The estimates for each calculation can be found directly by using reblock_hande.py:
$ reblock_hande.py --quiet --start 30000 hubbard_ifciqmc.out
where again we chose the start point from inspecting the population growth. This gives:
Recommended statistics from optimal block size:
# H psips \sum H_0j N_j N_0 Shift Proj. Energy
ifciqmc/hubbard_ifciqmc.out 0 3332(6) -91.6(1) 283.6(4) -0.325(2) -0.3230(2)
1 6609(9) -153.6(2) 469.4(8) -0.328(2) -0.3272(2)
2 13360(10) -293.3(3) 890.9(7) -0.329(1) -0.3292(1)
3 32580(20) -718.7(4) 2182(2) -0.3293(6) -0.3293(1)
4 65230(30) -1403.2(6) 4261(2) -0.3291(5) -0.32932(7)
5 130170(30) -2586.4(5) 7853(2) -0.3289(3) -0.32939(5)
6 326320(60) -5520.8(8) 16753(3) -0.3298(2) -0.32955(3)
7 651010(80) -9937(1) 30146(4) -0.3296(1) -0.32965(2)
8 1318400(100) -19354(2) 58707(6) -0.32969(9) -0.32968(2)
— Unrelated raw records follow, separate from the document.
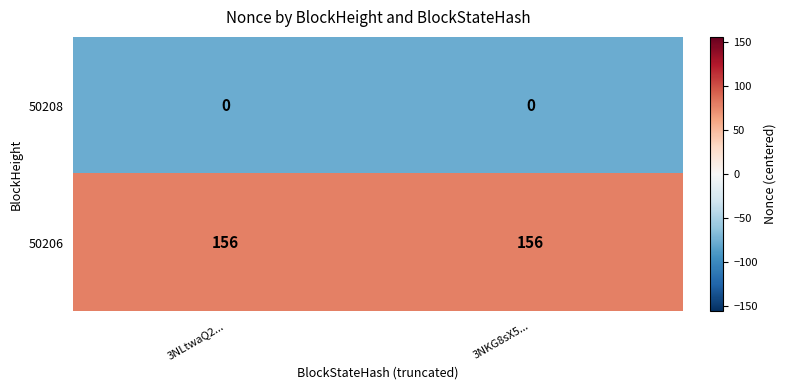

What is the difference between the highest and lowest values at 3NLtwaQ2...?

156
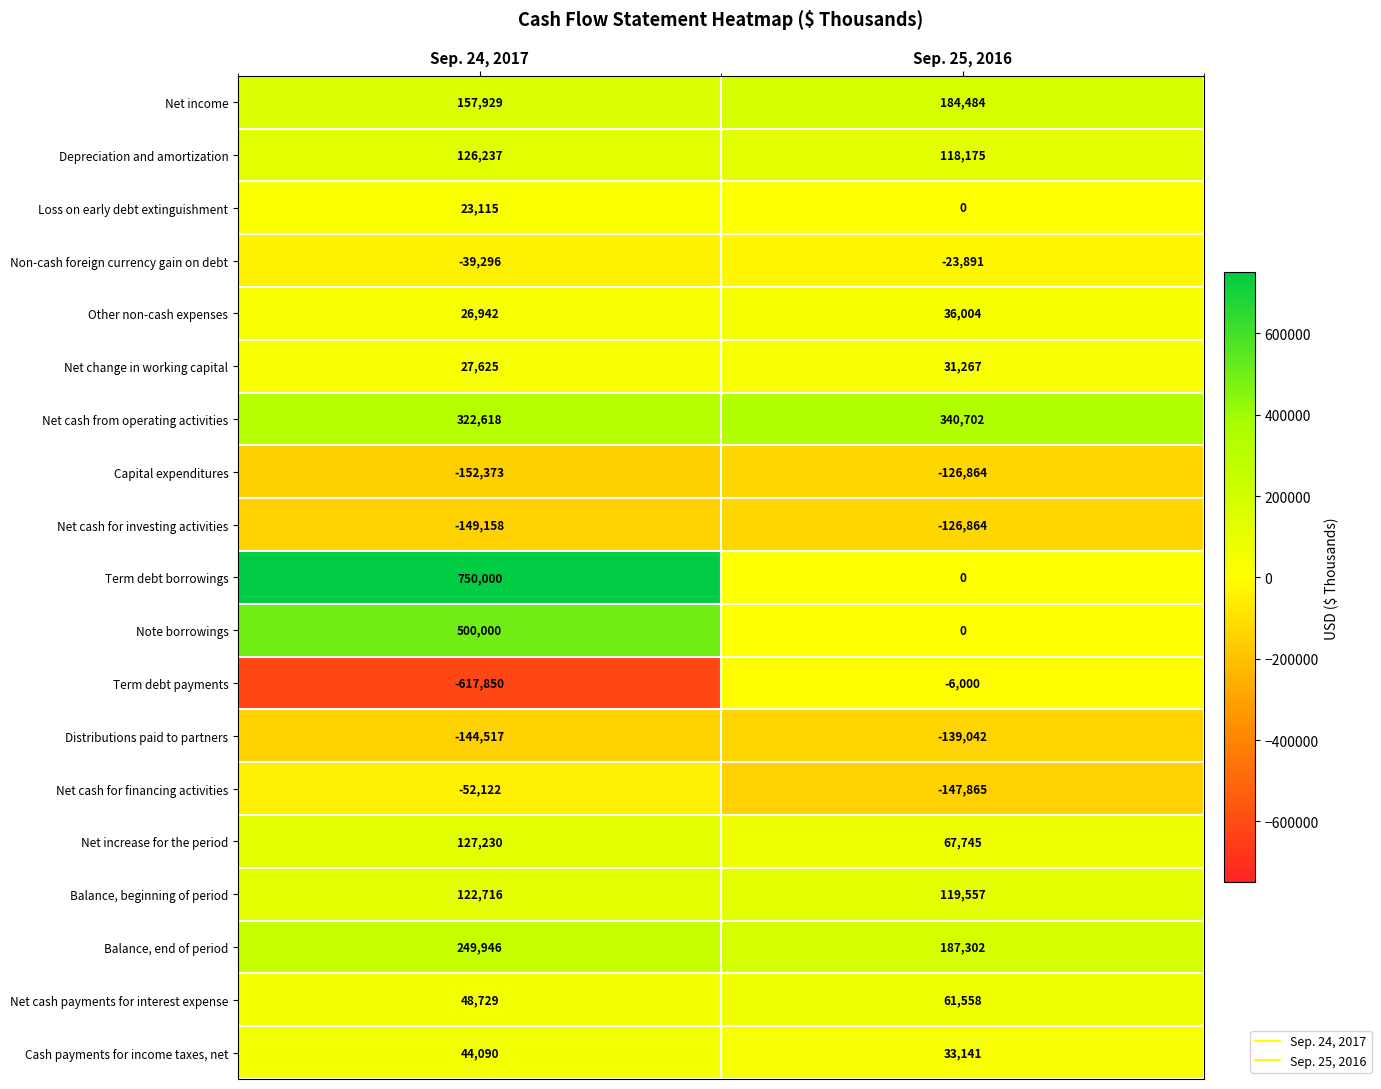

What is the average value of the Net cash from operating activities series?

331660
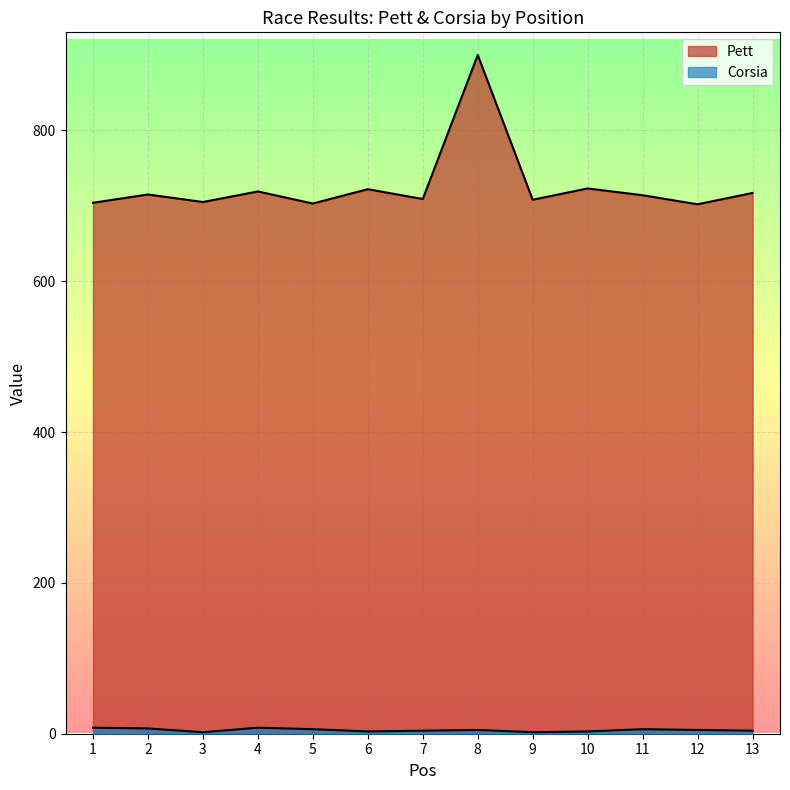

At which label does Pett first exceed 714?

2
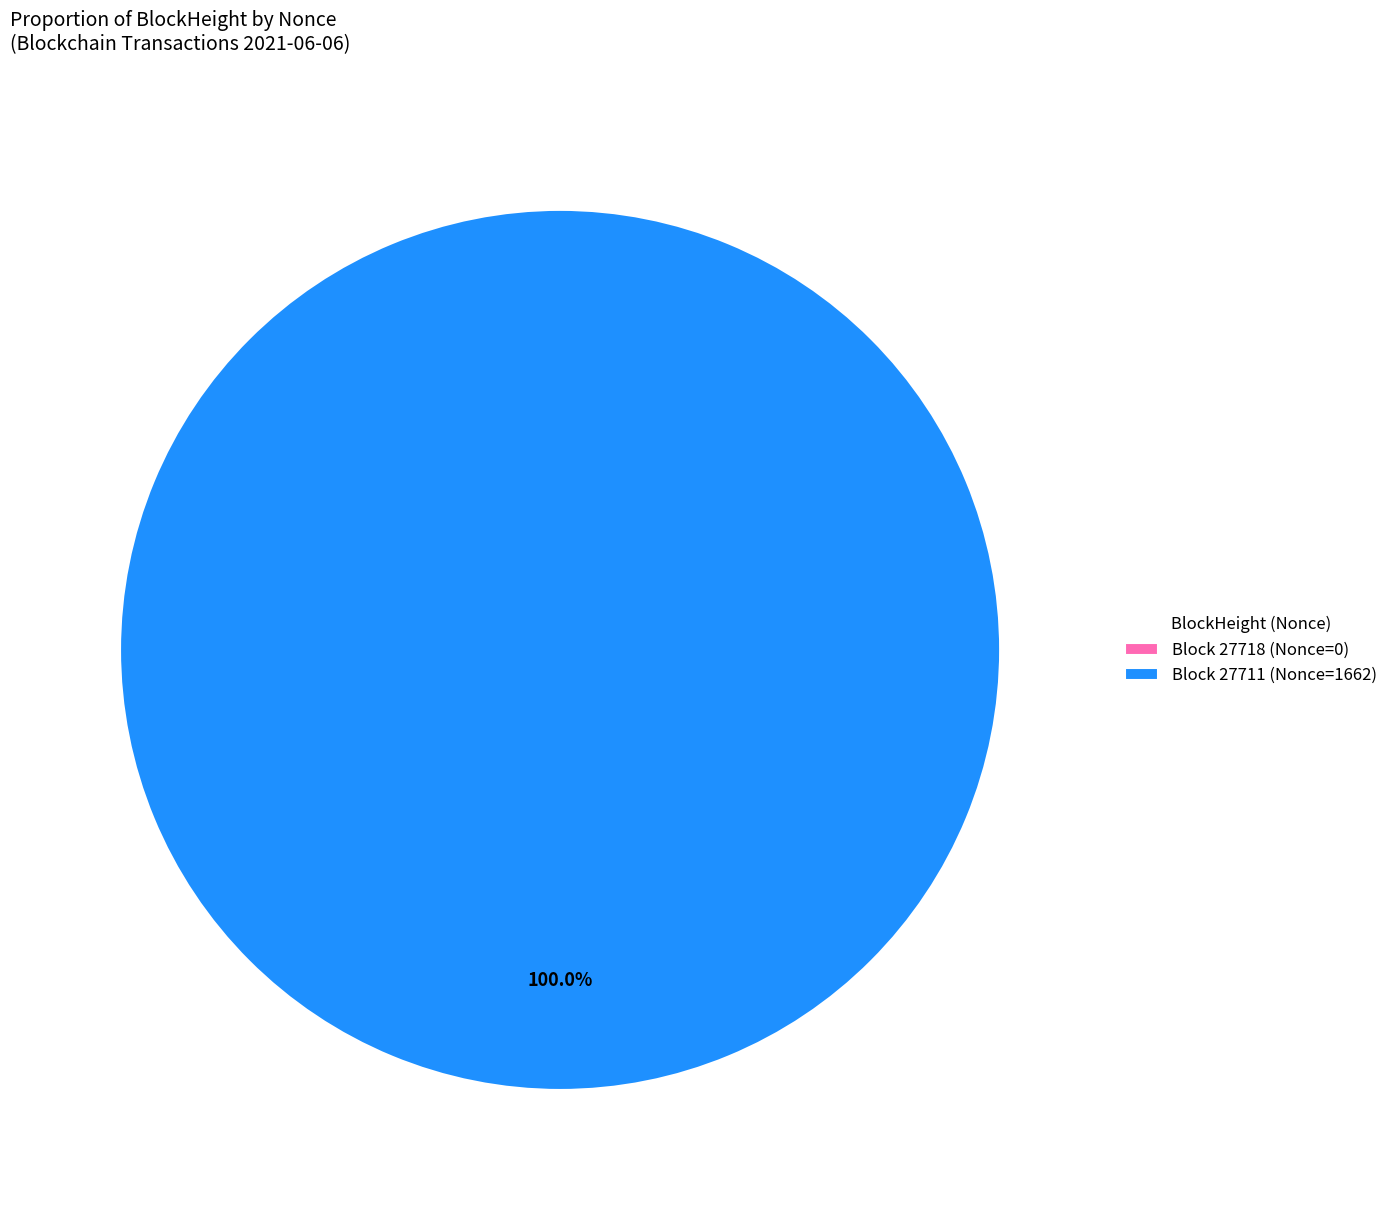

How much of the chart is everything except 27718?

100.0%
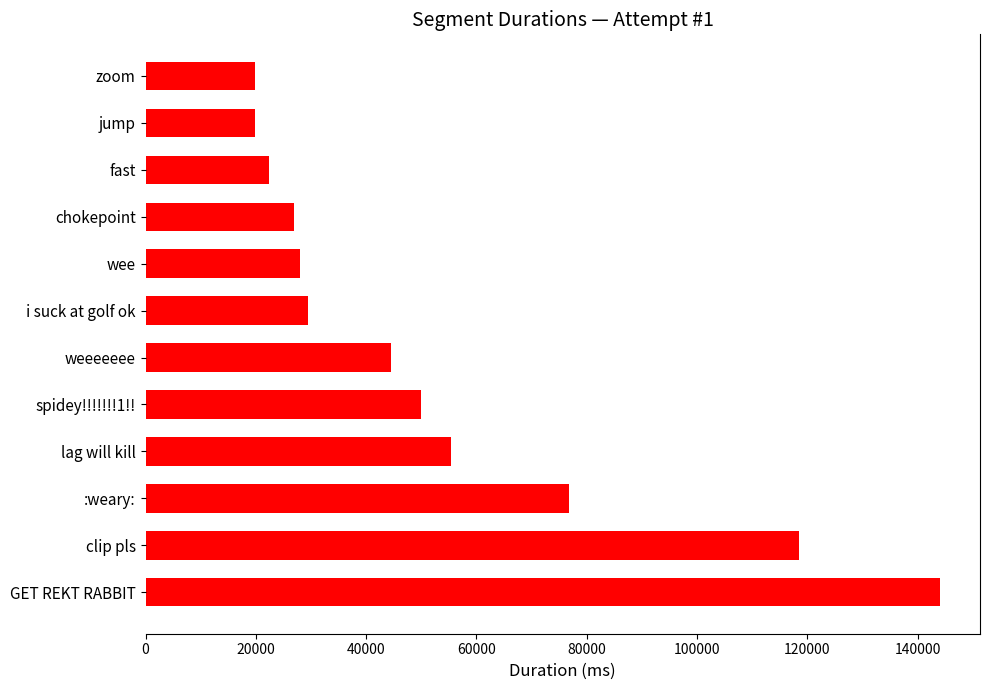

Which has a higher value, jump or :weary:?

:weary:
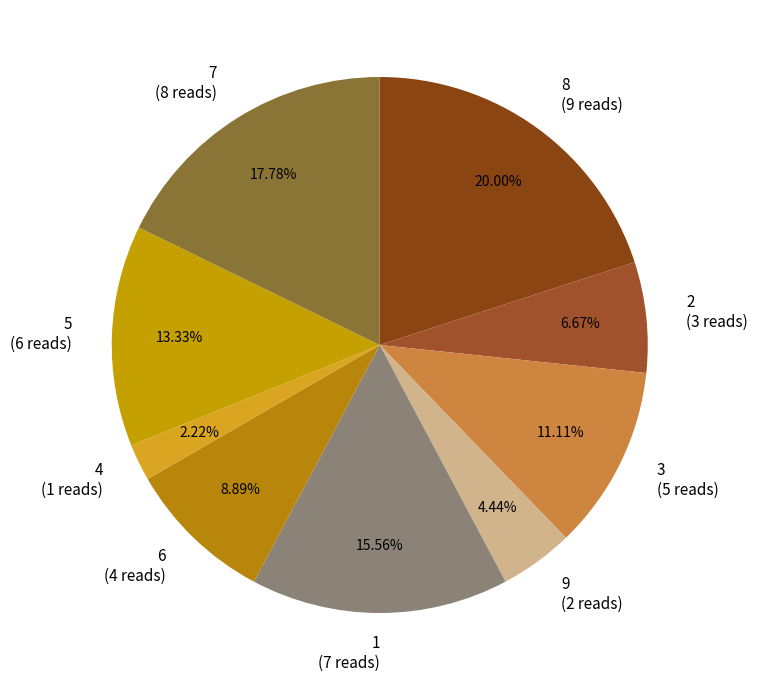

What portion of the pie excludes 5?

86.7%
9 3279800(200) -48971(4) 148530(20) -0.32962(7) -0.329693(8)
10 6512700(200) -97670(4) 296240(10) -0.32971(5) -0.329700(7)
reblock_hande.py can also handle the case where each calculation is run separately and
each separate file is passed in as a separate argument on the command line.
Note
We highly recommend a visual inspection of the plot of the initiator error as a function of population as the convergence can be non-monotonic and, as a result, at least two calculations at different populations with statistically equivalent results are required in order to confirm the error due to the initiator approximation is smaller than the stochastic error.
Finally, using real populations can, as with the FCIQMC tutorial, have
a significant impact on the stochastic error. Again, this is done by setting
real_amplitudes = true in the input file (see
hubbard_ifciqmc_real.lua). We also
choose to set spawn_cutoff to 0.25 following the investigation in FCIQMC
tutorial; this results in a small increase in the stochastic error but
results in the calculation taking roughly half the time. Again, note this is somewhat
unique to the Hubbard model. Running:
$ mpiexec hande.x hubbard_ifciqmc_real.lua > hubbard_ifciqmc_real.out
followed by the blocking analysis on the output:
$ reblock_hande.py --quiet --start 30000 hubbard_ifciqmc_real.out
results in
Recommended statistics from optimal block size:
# H psips \sum H_0j N_j N_0 Shift Proj. Energy
ifciqmc/hubbard_ifciqmc_real.out 0 3271(2) -91.03(5) 280.7(2) -0.3234(9) -0.3243(1)
1 6643(4) -148.28(8) 451.5(3) -0.3298(7) -0.32844(7)
2 13100(7) -288.8(2) 877.4(7) -0.3285(7) -0.32917(7)
3 32762(7) -744.6(2) 2261.7(7) -0.3290(3) -0.32925(5)
4 65570(20) -1510.1(4) 4586(1) -0.3300(3) -0.32930(3)
5 130830(20) -2855.0(3) 8669(1) -0.3295(1) -0.32934(2)
6 326640(30) -5821.8(6) 17665(2) -0.3296(1) -0.32957(1)
7 660180(40) -10118.3(5) 30694(2) -0.32981(7) -0.32965(1)
8 1303850(60) -19413(1) 58882(4) -0.32958(5) -0.329689(8)
9 3287160(90) -51020(2) 154749(5) -0.32969(3) -0.329699(5)
10 6548200(100) -103229(2) 313100(10) -0.32967(2) -0.329698(3)
Again, there is a general trend (though not entirely smooth) for the energy estimators to converge to the same energy as a function of total population. It is interesting to take a close look at the convergence of the projected energy estimator:
(Source code, png, hires.png, pdf)
The cluster of results around populations of \(5\times10^5\) shows that it is vital to reduce the stochastic error before deciding the remaining initiator error is negligible. Further, it is interesting to note that the initiator approximation results in a much more efficient sampling of the Hilbert space: for a similar population (\(\sim10^6\)), the iFCIQMC calculations have a much smaller stochastic error for a similar computational cost.